:: BLOC DE TEXTE

Y a-t-il peut être un personnage plus attachant parmi ses femmes ? A part sa première femme (Dame Lune) qui souffre de la débauche de son mari mais qui reste trop peu présente, et Lotus d’or la jalouse opportuniste, les autres n’ont guère d’intérêt. Lotus d’or est une vraie garce, mais elle semble tenir à son époux (à sa façon tordue.) Elle ira jusqu’à presque le violer quand il est brulant de fièvre pour rester avec lui, accélérant ses problèmes de santé.
En bref on suit une histoire classique avec un graphisme magnifique mais on peut avoir un peu de mal à s’impliquer dans le récit. Le seul aspect qui permet à Hsi-Men d’être un personnage plus nuancé est sa relation avec sa première femme. Hsi-Men l’aime sincèrement et souffre qu’elle le rejette. Lors d’un passage (essentiel et très bien amené d’ailleurs) où elle s’inquiète pour le futur de son époux dont aucune des femmes n’a pu lui donner une descendance, Hsi-Men cessera un instant de penser à ses propres plaisirs et se rapprochera à nouveau de son grand amour. Mais ça ne durera pas car Hsi-Men est un drogué.

::::
:: SECTION DES DONNÉES

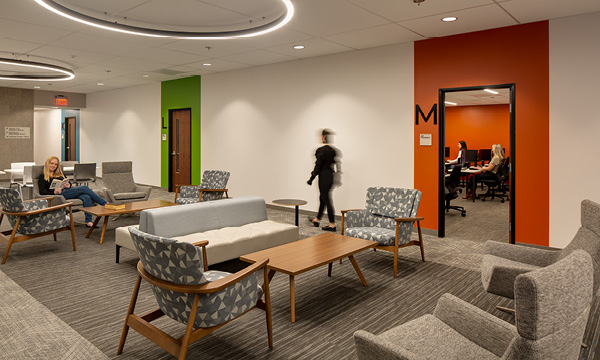
Identify the location of orange around door on the right. The image size is (600, 360). (507, 52).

::::

## VOTRE CONSIGNE
Poursuivez la critique consacrée à Hsi-Men et à ses épouses en reprenant juste après sa dernière phrase. Ces données proviennent d'une autre source.

## RÉPONSE CI-DESSOUS
L’ombre de la maladie vient frapper le débauché
A noter que cette BD fut censurée en Italie à cause de scènes trop explicites. Et il est vrai que même si Magnus se s’étale pas dans des scènes interminables, on a l’occasion de tout voir : fellations et pénétrations explicites, sodomies, etc (vous noterez que je n’en montre pas trop dans les scans). Après c’était une autre époque. De nos jours, quand on constate que certaines BD dîtes « classiques » peuvent nous en montrer beaucoup (NEONOMICON d’Alan Moore par exemple), eh bien ça choque moins. On se dit qu’il y a 20 ans, certaines BD classiques auraient eu droit à l’appellation « érotique ». Donc le porno des 110 PILULES, ce n’est pas non plus très choquant. Comme je le disais plus tôt, on trouve 1000 fois plus hardcore sur Internet sans chercher bien loin.
Pour les amateurs du genre, c’est en tous cas clairement une vraie bonne BD. Moi, elle m’a fait découvrir un dessinateur de talent et apprécié ses belles femmes…mais je dois avouer que son côté très réaliste et sérieux peut refroidir. On ne nous épargnera pas les aspects moins charmants de la débauche (relations peu ragoutantes) ni les détails de la phase de maladie avec hémorroïdes, couilles enflées, etc. Moins sexy d’un coup…
En BD, j’apprécie davantage le sexe quand c’est plus mignon comme SUNSTONE de Stjepan Šejić ou alors drôle et irréaliste.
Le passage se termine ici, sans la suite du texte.